LongCat-2.0: China’s 1.6T Model Trained Without Nvidia
3 min readChina just cleared a milestone that US export controls were designed to prevent. On June 30, Chinese services giant Meituan open-sourced LongCat-2.0, a 1.6 trillion parameter model that the company says was trained and served end to end on domestic Chinese chips, with no Nvidia GPUs involved. It is the largest AI model yet claimed to be built entirely on local silicon.
Why Domestic Chips Matter
For two years, US restrictions have limited China’s access to Nvidia’s most powerful accelerators, the hardware that trains frontier models. Chinese labs adapted, but with a catch. Earlier flagships like DeepSeek leaned on domestic chips for inference, the everyday job of answering prompts, while still relying on foreign silicon for the compute heavy pretraining phase. As SiliconANGLE reports, LongCat-2.0 is notable because Meituan says it removed that dependency entirely.

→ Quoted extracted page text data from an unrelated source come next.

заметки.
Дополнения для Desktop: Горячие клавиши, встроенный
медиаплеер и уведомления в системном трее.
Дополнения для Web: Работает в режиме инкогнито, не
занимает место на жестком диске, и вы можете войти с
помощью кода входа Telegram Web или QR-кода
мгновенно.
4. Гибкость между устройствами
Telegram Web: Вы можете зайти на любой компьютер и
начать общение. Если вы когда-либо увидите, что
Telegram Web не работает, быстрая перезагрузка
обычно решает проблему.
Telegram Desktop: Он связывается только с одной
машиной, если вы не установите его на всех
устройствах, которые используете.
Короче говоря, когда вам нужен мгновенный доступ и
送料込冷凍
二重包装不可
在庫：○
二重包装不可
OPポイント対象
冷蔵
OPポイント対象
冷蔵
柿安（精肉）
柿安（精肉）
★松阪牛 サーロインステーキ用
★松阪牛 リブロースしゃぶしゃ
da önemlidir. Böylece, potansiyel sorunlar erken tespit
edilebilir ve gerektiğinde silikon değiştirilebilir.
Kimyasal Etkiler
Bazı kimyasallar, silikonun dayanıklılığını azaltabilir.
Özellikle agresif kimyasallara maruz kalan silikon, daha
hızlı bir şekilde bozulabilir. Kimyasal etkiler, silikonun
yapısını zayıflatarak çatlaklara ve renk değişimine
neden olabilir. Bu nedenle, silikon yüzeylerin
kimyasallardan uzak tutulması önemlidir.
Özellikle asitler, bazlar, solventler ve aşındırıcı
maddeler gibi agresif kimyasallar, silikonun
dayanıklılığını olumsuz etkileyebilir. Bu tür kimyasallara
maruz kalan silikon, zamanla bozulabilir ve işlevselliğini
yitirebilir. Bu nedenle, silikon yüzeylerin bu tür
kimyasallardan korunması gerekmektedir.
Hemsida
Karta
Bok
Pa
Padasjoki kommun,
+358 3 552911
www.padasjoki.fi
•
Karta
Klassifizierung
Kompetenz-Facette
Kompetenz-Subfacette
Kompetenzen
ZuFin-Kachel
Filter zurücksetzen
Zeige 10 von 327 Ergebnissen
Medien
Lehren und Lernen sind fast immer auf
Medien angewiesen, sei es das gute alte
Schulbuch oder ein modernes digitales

What LongCat-2.0 Actually Is
LongCat-2.0 is a Mixture of Experts model with 1.6 trillion total parameters, though it activates only about 48 billion per token to keep costs down. It ships with a native context window of one million tokens under a permissive MIT license. Meituan says it trained the model on a cluster of more than 50,000 domestic ASICs, custom chips built specifically for AI work.
The model is not a newcomer. According to VentureBeat, it quietly topped the OpenRouter developer charts for two months under the codename “Owl Alpha” before Meituan revealed what it was. On agentic coding benchmarks, its scores land near GPT-5.5, Gemini 3.1 Pro, and Claude Opus 4.6. One caveat holds it back for now: the full weights are not posted yet, with the GitHub and Hugging Face pages still showing a “coming soon” note.
Why It Matters
The claim, if it holds up, undercuts a core assumption behind US chip policy: that cutting off Nvidia access would keep China a generation behind at the frontier. A near frontier model trained without a single Nvidia GPU suggests domestic alternatives have matured faster than many expected. Releasing it under an open license also adds fuel to a strategy Chinese firms have leaned into all year, giving away capable models to win global developer share while several US labs move to gate access.
The next thing to watch is verification. Independent researchers will want to confirm the training claims once the weights land, and rivals will study whether a cluster of domestic ASICs can really match a Western GPU farm at scale.
For now, LongCat-2.0 stands as a signal that the hardware gap Washington hoped to widen may be narrowing instead.